Mais là encore, ce jeudi 19 novembre, c'est la douche froide : le soir, le chef d'atelier juge ma voiture dangereuse et irréparable. Il me dit qu'avec le jeu qu'il y a  sur la crémaillère de direction, (50 cm!) à n'importe quel moment je risque l'accident. Autrement dit, si je tourne le volant à droite pour aller dans cette direction, la voiture peut très bien partir... à gauche! Imaginez l'accident!  Je repars sans voiture. Cependant, il a eu la présence d'esprit de me proposer un modèle : une Twingo pour 1100 €.  J'annonce à mon père que je ne peux pas repartir à cause de la dangerosité de ma voiture. Et aussi la proposition faite. Et comme je dois y retourner le lendemain pour les papiers étant donné que la secrétaire n'était pas là, je leur donnerai une première réponse. 
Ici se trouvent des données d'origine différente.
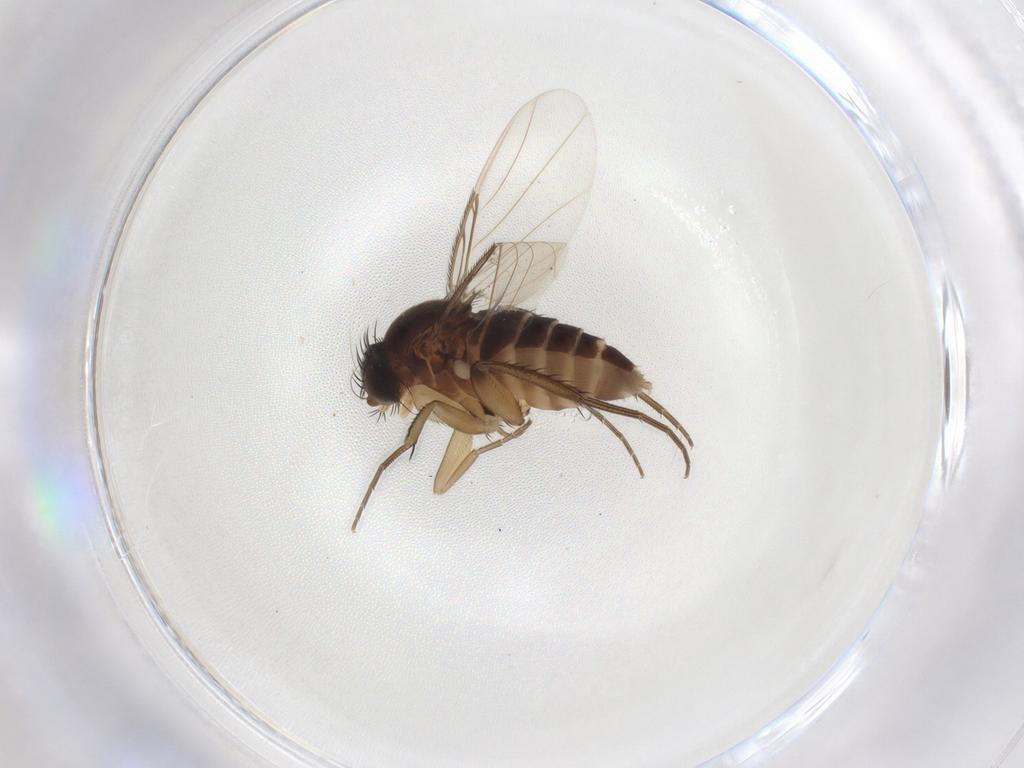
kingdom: Animalia
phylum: Arthropoda
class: Insecta
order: Diptera
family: Phoridae
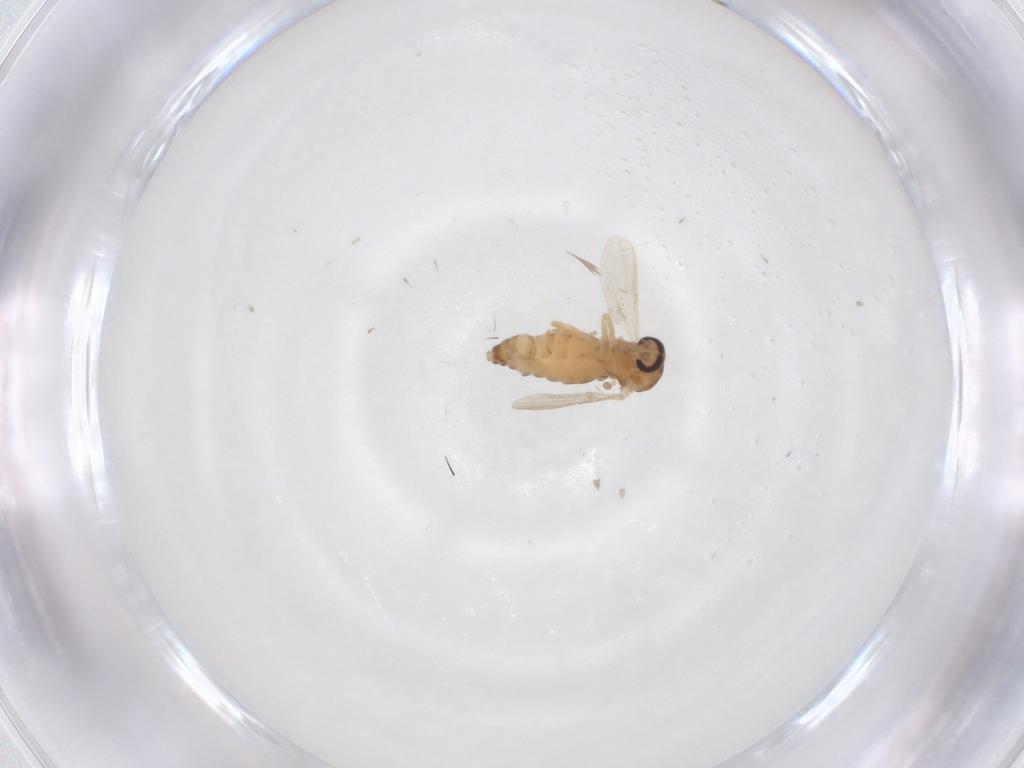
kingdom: Animalia
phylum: Arthropoda
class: Insecta
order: Diptera
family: Ceratopogonidae
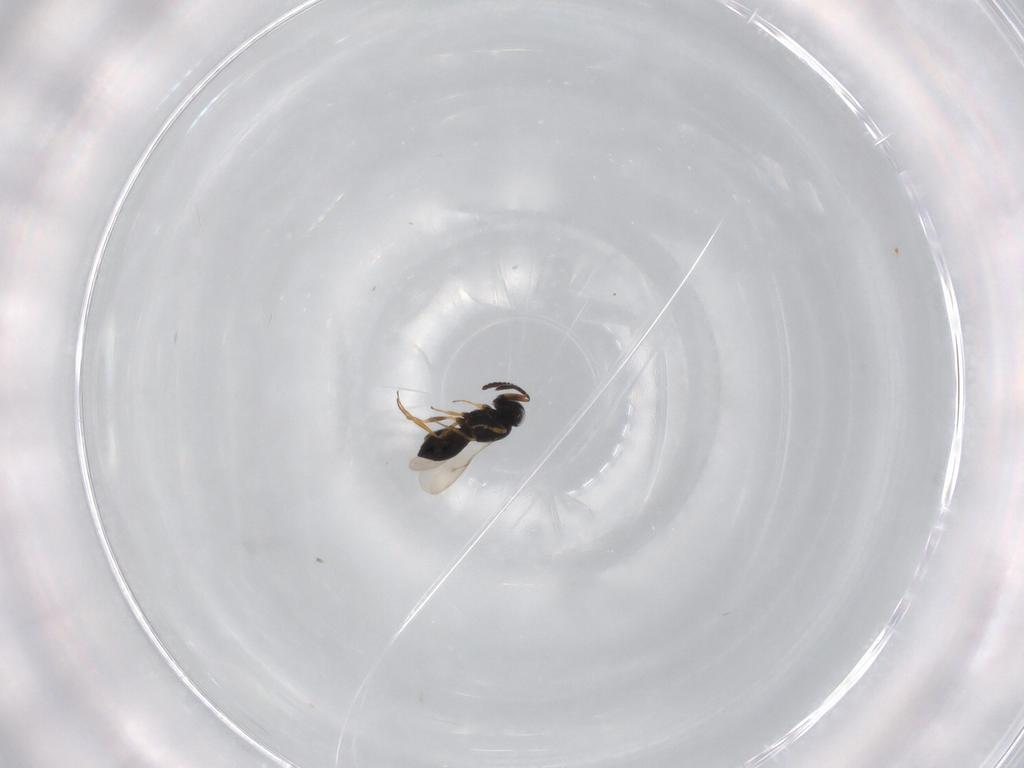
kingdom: Animalia
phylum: Arthropoda
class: Insecta
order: Hymenoptera
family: Scelionidae
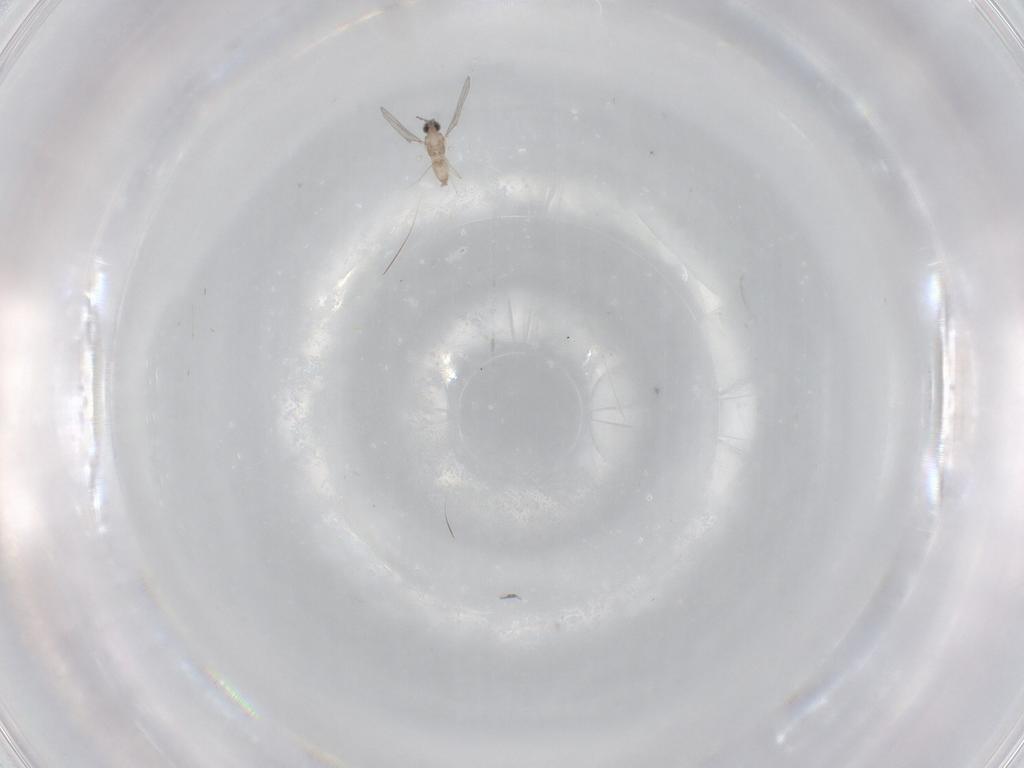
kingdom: Animalia
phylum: Arthropoda
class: Insecta
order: Diptera
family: Cecidomyiidae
Je m'attendais à ce que ma mère râle. Mais...non. Elle accepte, tout de suite, l'idée de la Twingo. Lorsque j'y retourne le lendemain matin pour céder mon ancien véhicule, bonne surprise, le chef d'atelier me propose deux autres modèles. Le premier, c'est une Fiat 500 de 1999. Il me la fait essayer. Même prix que la Twingo. Reprises à hurler, cul en pot de yaourt, design dont même Jacob Delafon faisait mieux pour des cuvettes de WC, peu spacieuse et confort spartiate, sans compter les reprises à hurler à la lune. Jamais je n'aurais pris ce truc. 

Et enfin la surprise du chef : une Clio 2 vendue un peu plus cher, 1700 €, mais 115 000 kilomètres seulement. Je leur dis que je leur donnerai une réponse d'ici lundi, et que cela se fera surement entre la Twingo et la Clio 2. Lorsque je mentionne la dernière voiture à mon père à mon retour et le nombre de kilomètres, il n'hésite pas. Ma mère non plus. Ils font tapis et m'avancent 1500 € pour permettre l'achat de la voiture.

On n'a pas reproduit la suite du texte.